*WHAT IS NEEDED*: When you return the lines below, go from the first through the line with "Официальное опубликование правовых актов", keep them exact, and leave out every picture.

*RECORDED DATA*:
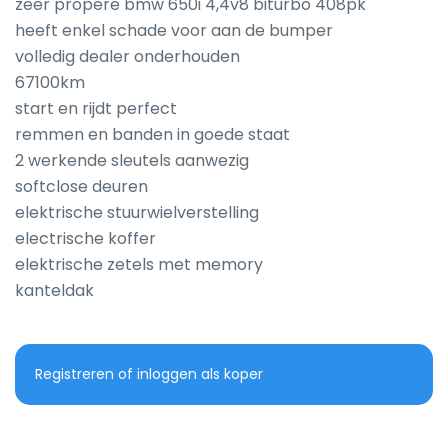
zeer propere bmw 650i 4,4v8 biturbo 408pk

heeft enkel schade voor aan de bumper

volledig dealer onderhouden

67100km

start en rijdt perfect

remmen en banden in goede staat

2 werkende sleutels aanwezig

softclose deuren

elektrische stuurwielverstelling 

electrische koffer

elektrische zetels met memory

kanteldak
Registreren of inloggen als koper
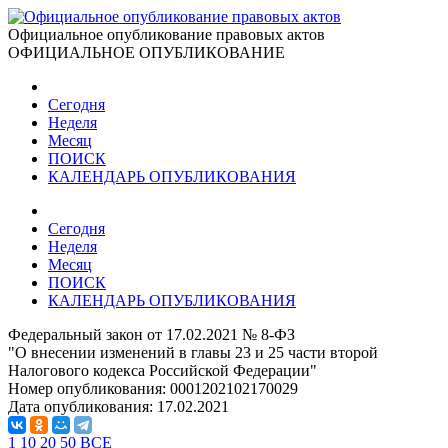
Официальное опубликование правовых актов
ОФИЦИАЛЬНОЕ ОПУБЛИКОВАНИЕ
Сегодня
Неделя
Месяц
ПОИСК
КАЛЕНДАРЬ ОПУБЛИКОВАНИЯ
Сегодня
Неделя
Месяц
ПОИСК
КАЛЕНДАРЬ ОПУБЛИКОВАНИЯ
Федеральный закон от 17.02.2021 № 8-ФЗ
"О внесении изменений в главы 23 и 25 части второй
Налогового кодекса Российской Федерации"
Номер опубликования:
0001202102170029
Дата опубликования:
17.02.2021
1
10
20
50
ВСЕ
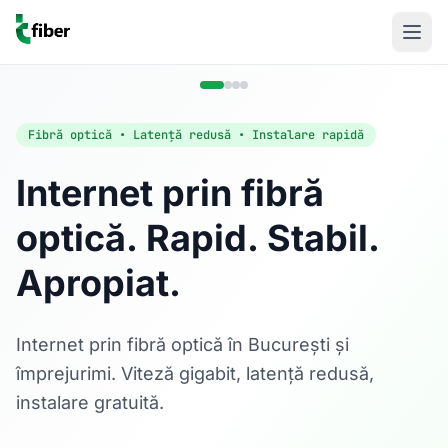
Fibră optică • Latență redusă • Instalare rapidă
Internet prin fibră
optică. Rapid. Stabil.
Acasă
Apropiat.
Internet Rezidențial
Fibră optică până la 1 Gbps, direct în casa ta.
Află mai multe
Internet prin fibră optică în București și
împrejurimi. Viteză gigabit, latență redusă,
instalare gratuită.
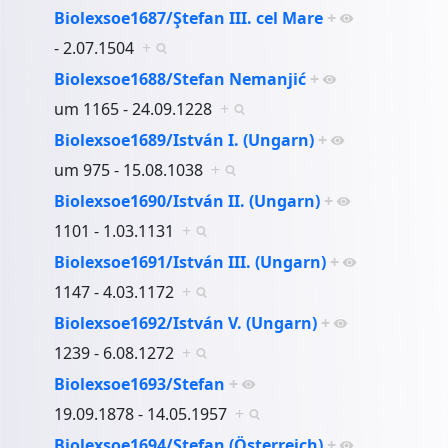
Biolexsoe1687/Ştefan III. cel Mare
+
- 2.07.1504
+
Biolexsoe1688/Stefan Nemanjić
+
um 1165 - 24.09.1228
+
Biolexsoe1689/István I. (Ungarn)
+
um 975 - 15.08.1038
+
Biolexsoe1690/István II. (Ungarn)
+
1101 - 1.03.1131
+
Biolexsoe1691/István III. (Ungarn)
+
1147 - 4.03.1172
+
Biolexsoe1692/István V. (Ungarn)
+
1239 - 6.08.1272
+
Biolexsoe1693/Stefan
+
19.09.1878 - 14.05.1957
+
Biolexsoe1694/Stefan (Österreich)
+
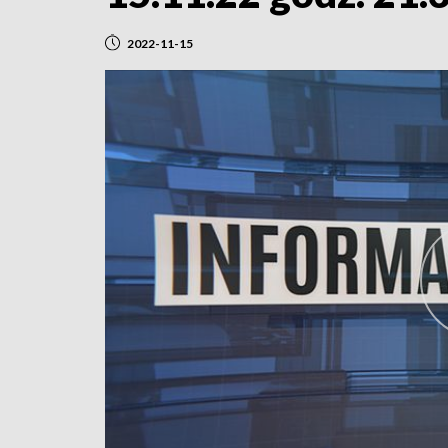
2022-11-15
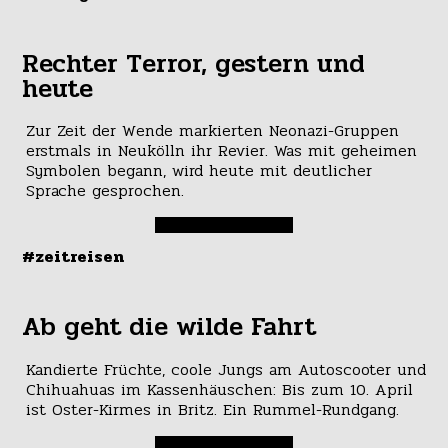
Rechter Terror, gestern und
heute
Zur Zeit der Wende markierten Neonazi-Gruppen
erstmals in Neukölln ihr Revier. Was mit geheimen
Symbolen begann, wird heute mit deutlicher
Sprache gesprochen.
#zeitreisen
Ab geht die wilde Fahrt
Kandierte Früchte, coole Jungs am Autoscooter und
Chihuahuas im Kassenhäuschen: Bis zum 10. April
ist Oster-Kirmes in Britz. Ein Rummel-Rundgang.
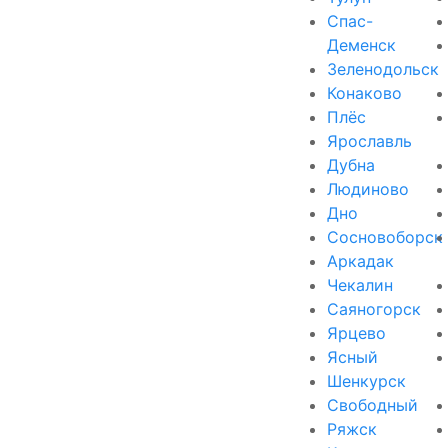
Спас-
Деменск
Зеленодольск
Конаково
Плёс
Ярославль
Дубна
Людиново
Дно
Сосновоборск
Аркадак
Чекалин
Саяногорск
Ярцево
Ясный
Шенкурск
Свободный
Ряжск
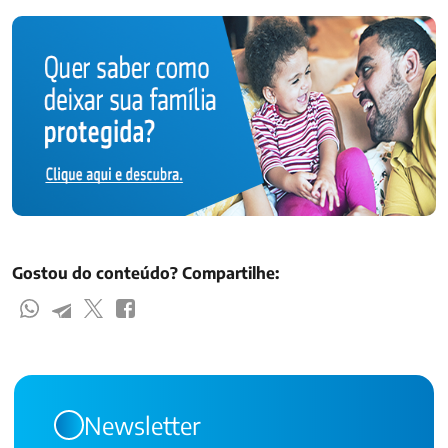
Gostou do conteúdo? Compartilhe:
Newsletter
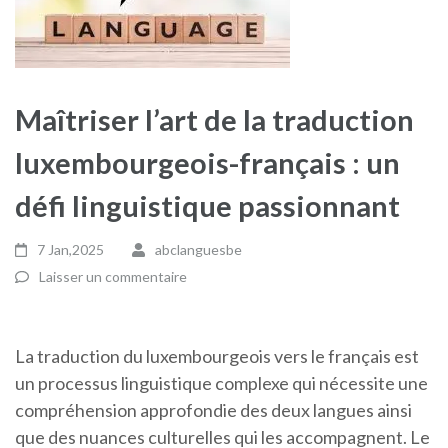
Maîtriser l’art de la traduction
luxembourgeois-français : un
défi linguistique passionnant
7 Jan,2025
abclanguesbe
Laisser un commentaire
La traduction du luxembourgeois vers le français est
un processus linguistique complexe qui nécessite une
compréhension approfondie des deux langues ainsi
que des nuances culturelles qui les accompagnent. Le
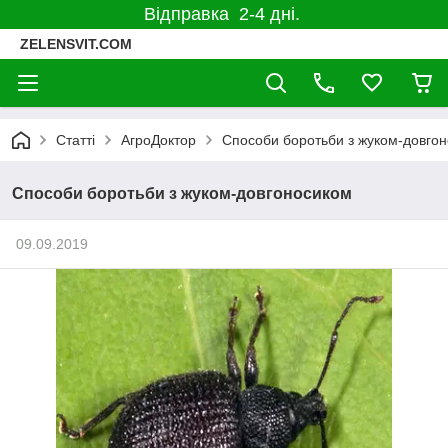
Відправка 2-4 дні.
ZELENSVIT.COM
Статті
АгроДоктор
Способи боротьби з жуком-довго
Способи боротьби з жуком-довгоносиком
09.09.2019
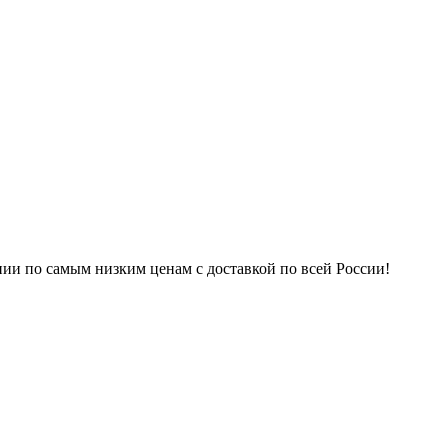
нии по самым низким ценам с доставкой по всей России!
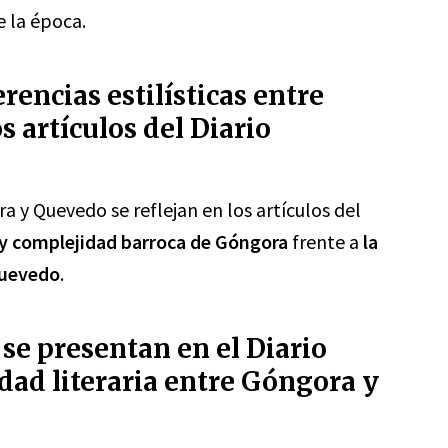
e la época.
rencias estilísticas entre
 artículos del Diario
ra y Quevedo se reflejan en los artículos del
 y complejidad barroca de Góngora
frente a
la
Quevedo
.
 se presentan en el Diario
idad literaria entre Góngora y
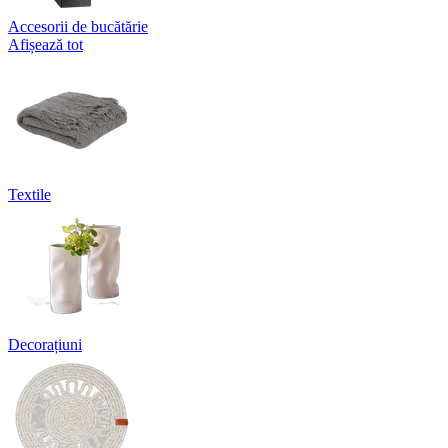
Accesorii de bucătărie
Afișează tot
Textile
Decorațiuni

*RESPONSE AREA*:
zeer propere bmw 650i 4,4v8 biturbo 408pk

heeft enkel schade voor aan de bumper

volledig dealer onderhouden

67100km

start en rijdt perfect

remmen en banden in goede staat

2 werkende sleutels aanwezig

softclose deuren

elektrische stuurwielverstelling 

electrische koffer

elektrische zetels met memory

kanteldak
Registreren of inloggen als koper
Официальное опубликование правовых актов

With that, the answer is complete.